» **EXERCISE PROMPT**: Please write out all the records below again, replacing "scientific name" with "binomial name" wherever it occurs and leaving everything else unchanged.

» **RECORDS FOR THIS TASK**:
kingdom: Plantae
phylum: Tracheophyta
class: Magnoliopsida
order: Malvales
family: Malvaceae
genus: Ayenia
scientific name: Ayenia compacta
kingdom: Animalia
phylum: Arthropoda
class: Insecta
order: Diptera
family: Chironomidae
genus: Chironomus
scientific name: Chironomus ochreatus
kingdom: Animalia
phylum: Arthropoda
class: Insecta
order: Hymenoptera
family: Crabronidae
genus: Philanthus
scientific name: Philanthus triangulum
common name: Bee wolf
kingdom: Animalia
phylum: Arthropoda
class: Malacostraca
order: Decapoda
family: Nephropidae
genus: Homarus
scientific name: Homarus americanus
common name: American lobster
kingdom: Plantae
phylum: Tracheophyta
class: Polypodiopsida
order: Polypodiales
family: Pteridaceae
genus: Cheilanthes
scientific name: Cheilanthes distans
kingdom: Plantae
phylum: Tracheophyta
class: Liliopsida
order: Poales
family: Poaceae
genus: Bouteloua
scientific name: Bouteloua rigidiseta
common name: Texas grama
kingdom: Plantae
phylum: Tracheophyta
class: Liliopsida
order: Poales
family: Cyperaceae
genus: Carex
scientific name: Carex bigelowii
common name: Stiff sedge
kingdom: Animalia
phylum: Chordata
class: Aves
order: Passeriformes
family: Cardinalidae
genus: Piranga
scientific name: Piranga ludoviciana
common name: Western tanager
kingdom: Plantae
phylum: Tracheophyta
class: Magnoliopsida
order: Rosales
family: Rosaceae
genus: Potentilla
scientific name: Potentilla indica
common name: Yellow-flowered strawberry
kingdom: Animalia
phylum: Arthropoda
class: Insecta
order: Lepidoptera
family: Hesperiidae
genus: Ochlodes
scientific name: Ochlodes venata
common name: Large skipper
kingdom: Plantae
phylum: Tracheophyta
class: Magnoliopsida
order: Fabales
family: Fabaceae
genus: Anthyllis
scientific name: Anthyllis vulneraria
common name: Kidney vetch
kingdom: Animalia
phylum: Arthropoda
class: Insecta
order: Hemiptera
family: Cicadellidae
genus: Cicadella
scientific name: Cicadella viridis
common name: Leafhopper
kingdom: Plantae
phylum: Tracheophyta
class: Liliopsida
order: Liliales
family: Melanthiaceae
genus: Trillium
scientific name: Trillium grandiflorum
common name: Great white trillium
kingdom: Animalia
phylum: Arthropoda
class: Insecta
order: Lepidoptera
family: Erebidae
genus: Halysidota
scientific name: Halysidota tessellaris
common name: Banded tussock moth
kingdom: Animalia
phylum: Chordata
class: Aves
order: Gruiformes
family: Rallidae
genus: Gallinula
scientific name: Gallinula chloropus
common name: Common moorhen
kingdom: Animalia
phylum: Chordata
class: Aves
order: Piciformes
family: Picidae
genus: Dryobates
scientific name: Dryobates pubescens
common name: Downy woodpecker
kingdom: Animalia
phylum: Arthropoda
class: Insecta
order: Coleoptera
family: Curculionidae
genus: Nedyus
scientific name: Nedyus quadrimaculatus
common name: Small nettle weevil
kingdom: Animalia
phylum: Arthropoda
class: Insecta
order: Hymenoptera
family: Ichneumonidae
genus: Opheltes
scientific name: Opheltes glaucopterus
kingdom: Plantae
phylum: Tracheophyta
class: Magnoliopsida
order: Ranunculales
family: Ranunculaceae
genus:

» **THE OUTPUT**:
kingdom: Plantae
phylum: Tracheophyta
class: Magnoliopsida
order: Malvales
family: Malvaceae
genus: Ayenia
binomial name: Ayenia compacta
kingdom: Animalia
phylum: Arthropoda
class: Insecta
order: Diptera
family: Chironomidae
genus: Chironomus
binomial name: Chironomus ochreatus
kingdom: Animalia
phylum: Arthropoda
class: Insecta
order: Hymenoptera
family: Crabronidae
genus: Philanthus
binomial name: Philanthus triangulum
common name: Bee wolf
kingdom: Animalia
phylum: Arthropoda
class: Malacostraca
order: Decapoda
family: Nephropidae
genus: Homarus
binomial name: Homarus americanus
common name: American lobster
kingdom: Plantae
phylum: Tracheophyta
class: Polypodiopsida
order: Polypodiales
family: Pteridaceae
genus: Cheilanthes
binomial name: Cheilanthes distans
kingdom: Plantae
phylum: Tracheophyta
class: Liliopsida
order: Poales
family: Poaceae
genus: Bouteloua
binomial name: Bouteloua rigidiseta
common name: Texas grama
kingdom: Plantae
phylum: Tracheophyta
class: Liliopsida
order: Poales
family: Cyperaceae
genus: Carex
binomial name: Carex bigelowii
common name: Stiff sedge
kingdom: Animalia
phylum: Chordata
class: Aves
order: Passeriformes
family: Cardinalidae
genus: Piranga
binomial name: Piranga ludoviciana
common name: Western tanager
kingdom: Plantae
phylum: Tracheophyta
class: Magnoliopsida
order: Rosales
family: Rosaceae
genus: Potentilla
binomial name: Potentilla indica
common name: Yellow-flowered strawberry
kingdom: Animalia
phylum: Arthropoda
class: Insecta
order: Lepidoptera
family: Hesperiidae
genus: Ochlodes
binomial name: Ochlodes venata
common name: Large skipper
kingdom: Plantae
phylum: Tracheophyta
class: Magnoliopsida
order: Fabales
family: Fabaceae
genus: Anthyllis
binomial name: Anthyllis vulneraria
common name: Kidney vetch
kingdom: Animalia
phylum: Arthropoda
class: Insecta
order: Hemiptera
family: Cicadellidae
genus: Cicadella
binomial name: Cicadella viridis
common name: Leafhopper
kingdom: Plantae
phylum: Tracheophyta
class: Liliopsida
order: Liliales
family: Melanthiaceae
genus: Trillium
binomial name: Trillium grandiflorum
common name: Great white trillium
kingdom: Animalia
phylum: Arthropoda
class: Insecta
order: Lepidoptera
family: Erebidae
genus: Halysidota
binomial name: Halysidota tessellaris
common name: Banded tussock moth
kingdom: Animalia
phylum: Chordata
class: Aves
order: Gruiformes
family: Rallidae
genus: Gallinula
binomial name: Gallinula chloropus
common name: Common moorhen
kingdom: Animalia
phylum: Chordata
class: Aves
order: Piciformes
family: Picidae
genus: Dryobates
binomial name: Dryobates pubescens
common name: Downy woodpecker
kingdom: Animalia
phylum: Arthropoda
class: Insecta
order: Coleoptera
family: Curculionidae
genus: Nedyus
binomial name: Nedyus quadrimaculatus
common name: Small nettle weevil
kingdom: Animalia
phylum: Arthropoda
class: Insecta
order: Hymenoptera
family: Ichneumonidae
genus: Opheltes
binomial name: Opheltes glaucopterus
kingdom: Plantae
phylum: Tracheophyta
class: Magnoliopsida
order: Ranunculales
family: Ranunculaceae
genus:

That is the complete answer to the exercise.